SMRs and AMRs

Wednesday, January 17, 2007

Commanding majority opposes more troops in Iraq

By Ronald Brownstein
LA Times

WASHINGTON — A commanding majority of Americans oppose President Bush's decision to send more troops to Iraq and just over half the country wants Congress to block the deployment, a Times/Bloomberg poll has found.

As he seeks to chart a new course in Iraq, Bush also faces pervasive resistance and skepticism toward the U.S. commitment — more than three-fifths of those surveyed said the war was not worth fighting and only one-third approved of his handling of the conflict.

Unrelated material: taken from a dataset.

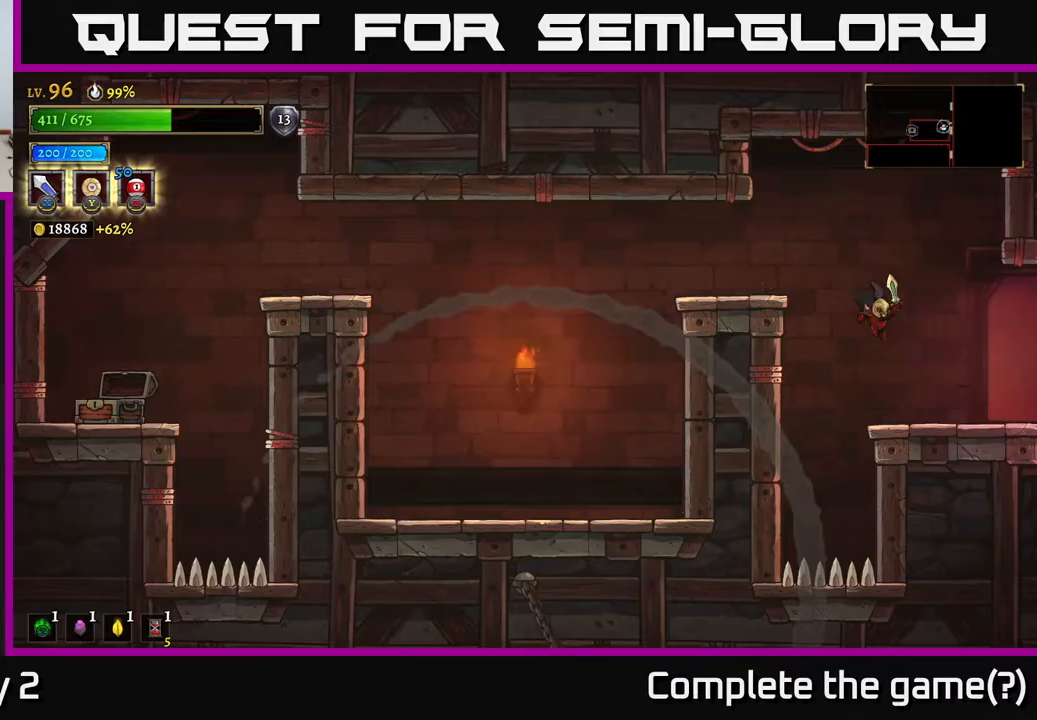
{"buttons": [], "left_stick": "right", "right_stick": "center", "events": []}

And in a striking measure of Bush's declining credibility, half said they believed he deliberately misled the U.S. in making his case for invading Iraq.

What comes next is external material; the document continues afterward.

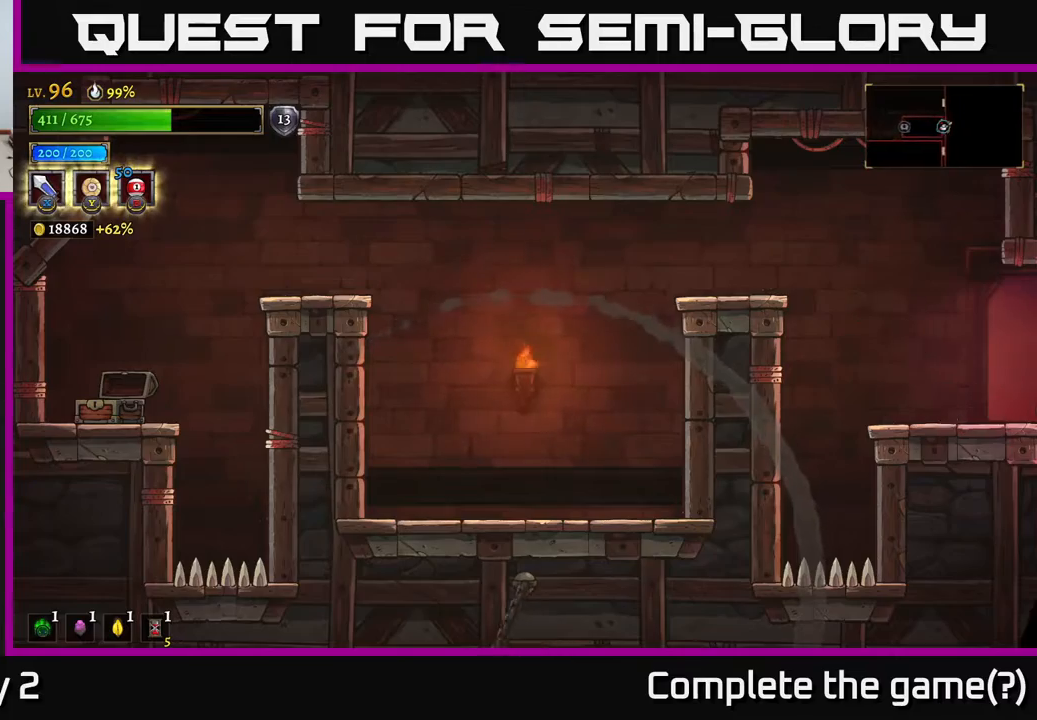
{"buttons": [], "left_stick": "right", "right_stick": "center", "events": [[183, "left_stick", "center"], [350, "left_stick", "right"]]}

On all three questions, these are Bush's weakest showing in a Times poll.

Asked about Bush's recent announcement that he would dispatch another 21,500 troops to Iraq, three-fifths said they opposed the move, while just over one-third backed it.

Even Bush's political base, a source of support throughout his presidency, showed signs of cracking: about one-fourth of Republicans said they do not believe the war was worth fighting and a roughly equal number opposed the troop increase.

"I want us to get out. I want us to leave," said poll respondent Beth Anderson, a Republican from Belle Center, Ohio, who has a son in the Army.